Work to complete =>
Answer these questions from the Glint language documentation below.
(a) What type is a string literal?
(b) Which escaped value does a byte literal accept for NUL?
(c) In Glint, what do declarations let the programmer name?

----- Document extract -----

This document is manually generated and may be a couple commits behind.
This is not a Glint tutorial. This is documentation of how Glint, as a language, works (mainly for the purpose of LCC developers being able to understand what the Glint frontend is supposed to be doing).
For Glint learning resources, read the Glint book, or check Lens_r’s blog for tutorial posts (he is planning to release a ten-part series there). Of course, there is always YouTube videos, as well.
The Glint programming language is a high level programming language with low-level capabilities. Focused on the programmer, the Glint programming language spearheads ease of use while also letting people who know what they are doing, do it better.
A literal is defined as fixed values embedded in the source code. Also known as self-evaluating expressions.
69 420 ;; regular decimal literals
;; 042 ;; ERROR! Leading zeroes not allowed
0b0 0b01000101 ;; regular binary literals
0o0 0o377 ;; regular octal literals
0x69 0xbeef ;; regular hexadecimal literals
1'004 ;; decimal literal with separator
0b0010'0100 ;; binary literal with separator
0xb0'0b ;; hexadecimal literal with separatorA number literal is of integer type.
A string is a contained sequence of bytes in the source code that is converted into data that is embedded in the final program.
'' 'i am data?' ;; regular string literals
"" "i\'m data?" ;; escapable string literals
A string literal is of array of byte type.
Sometimes, it’s convenient to get a number representation of a byte in the source code (i.e. 0 or a). Mostly for ASCII math stuff, to be honest, but still needed often enough to be necessary.
`6` `9` `A` ;; regular byte literals
;; `` ;; ERROR! Empty byte literal
Byte literals accept basic escaped values like \n for newline, \0 for NUL, and \\ for \.
There are two of them.
true
false
A way to write a literal of more complex types (like structs).
Just a list of expressions separated by soft separators, with the extra ability to name expressions.
;; regular compound literals
!{}; !{420}; !{420, 69};
;; compound literal with named expressions
!{.value 420}; !{.x 420, .y 69};
A declaration is a way for the programmer to name something; usually in a way that restricts what something is, or how it can be used.
In Glint, declarations let the programmer name locations in memory, known as variables, as well as language constructs like types, or templates.
A variable is a location in the program’s memory, at runtime (when it is being executed). You may assign to a variable, setting the value stored at it’s location in memory. A variable is a language construct, but a language construct isn’t necessarily a variable.

----- Recorded information -----

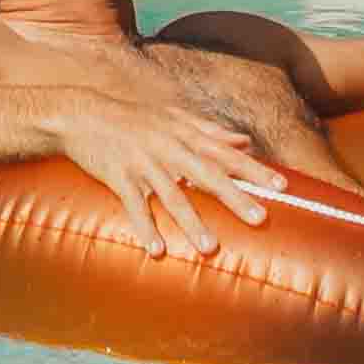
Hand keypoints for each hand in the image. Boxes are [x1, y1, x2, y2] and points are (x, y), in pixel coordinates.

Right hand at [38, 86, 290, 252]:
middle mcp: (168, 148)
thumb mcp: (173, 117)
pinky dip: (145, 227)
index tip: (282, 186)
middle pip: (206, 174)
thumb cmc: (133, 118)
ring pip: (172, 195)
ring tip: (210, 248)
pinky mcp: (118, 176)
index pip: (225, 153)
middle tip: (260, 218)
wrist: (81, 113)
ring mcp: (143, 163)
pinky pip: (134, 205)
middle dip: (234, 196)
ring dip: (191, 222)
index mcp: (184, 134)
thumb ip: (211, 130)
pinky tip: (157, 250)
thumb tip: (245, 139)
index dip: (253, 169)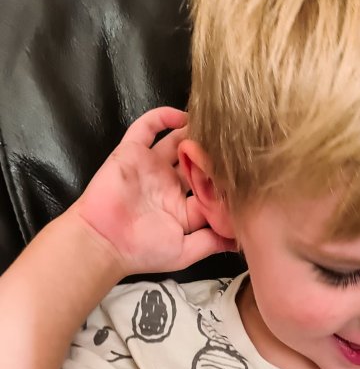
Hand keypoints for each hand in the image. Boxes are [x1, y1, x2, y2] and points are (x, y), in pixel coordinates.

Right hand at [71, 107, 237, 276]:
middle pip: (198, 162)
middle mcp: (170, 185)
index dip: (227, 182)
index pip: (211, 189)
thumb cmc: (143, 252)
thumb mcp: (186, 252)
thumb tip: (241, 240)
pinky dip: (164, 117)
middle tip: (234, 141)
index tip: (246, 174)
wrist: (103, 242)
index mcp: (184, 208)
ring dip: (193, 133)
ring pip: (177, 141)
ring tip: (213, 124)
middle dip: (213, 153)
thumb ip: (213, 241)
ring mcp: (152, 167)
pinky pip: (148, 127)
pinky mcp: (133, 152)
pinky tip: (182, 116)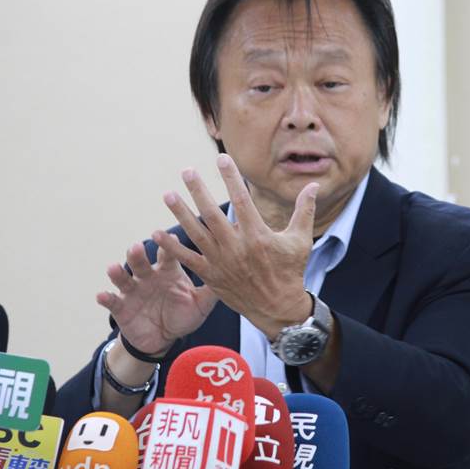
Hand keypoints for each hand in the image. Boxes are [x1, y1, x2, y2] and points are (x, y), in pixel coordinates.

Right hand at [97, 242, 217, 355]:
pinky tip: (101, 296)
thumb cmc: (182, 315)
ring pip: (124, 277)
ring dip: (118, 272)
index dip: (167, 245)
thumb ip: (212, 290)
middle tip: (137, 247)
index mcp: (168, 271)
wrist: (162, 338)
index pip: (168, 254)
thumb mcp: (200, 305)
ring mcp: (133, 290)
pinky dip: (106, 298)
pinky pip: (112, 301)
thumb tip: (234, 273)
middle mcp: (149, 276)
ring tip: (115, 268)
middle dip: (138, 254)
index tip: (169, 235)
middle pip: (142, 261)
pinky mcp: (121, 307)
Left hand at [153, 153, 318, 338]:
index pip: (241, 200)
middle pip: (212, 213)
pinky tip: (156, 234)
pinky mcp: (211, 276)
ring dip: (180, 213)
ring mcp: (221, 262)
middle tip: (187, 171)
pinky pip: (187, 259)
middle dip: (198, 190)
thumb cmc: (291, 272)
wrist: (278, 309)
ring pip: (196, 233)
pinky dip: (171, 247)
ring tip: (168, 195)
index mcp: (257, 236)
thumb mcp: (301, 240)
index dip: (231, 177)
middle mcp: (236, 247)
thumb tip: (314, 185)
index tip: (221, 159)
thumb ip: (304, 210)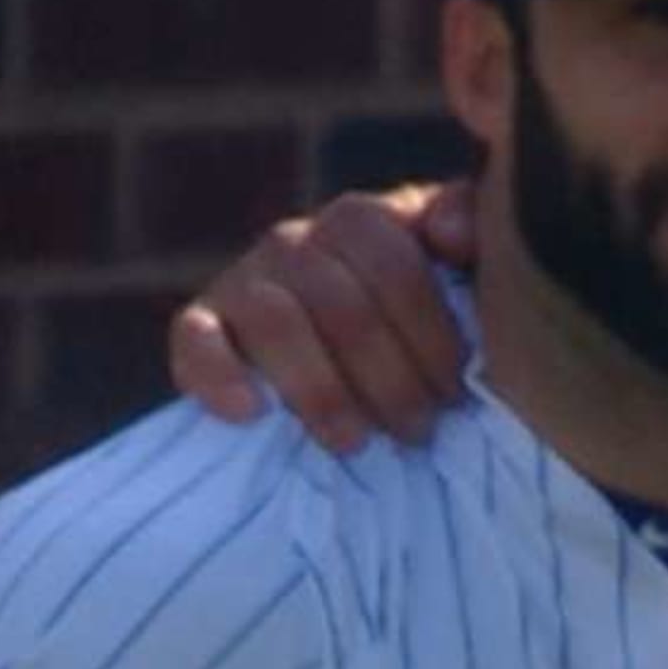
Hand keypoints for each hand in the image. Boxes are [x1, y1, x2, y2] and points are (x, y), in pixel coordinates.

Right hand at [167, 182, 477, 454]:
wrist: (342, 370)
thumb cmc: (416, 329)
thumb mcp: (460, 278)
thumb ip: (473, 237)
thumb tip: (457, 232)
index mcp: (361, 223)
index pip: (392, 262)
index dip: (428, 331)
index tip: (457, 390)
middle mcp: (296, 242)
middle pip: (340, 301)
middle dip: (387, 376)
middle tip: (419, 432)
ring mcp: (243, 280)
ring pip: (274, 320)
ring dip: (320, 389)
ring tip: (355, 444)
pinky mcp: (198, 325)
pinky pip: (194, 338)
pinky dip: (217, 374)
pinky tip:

-----

Task answer =>
(a) A string literal is of array of byte type.
(b) \0
(c) Locations in memory, known as variables, and language constructs like types or templates.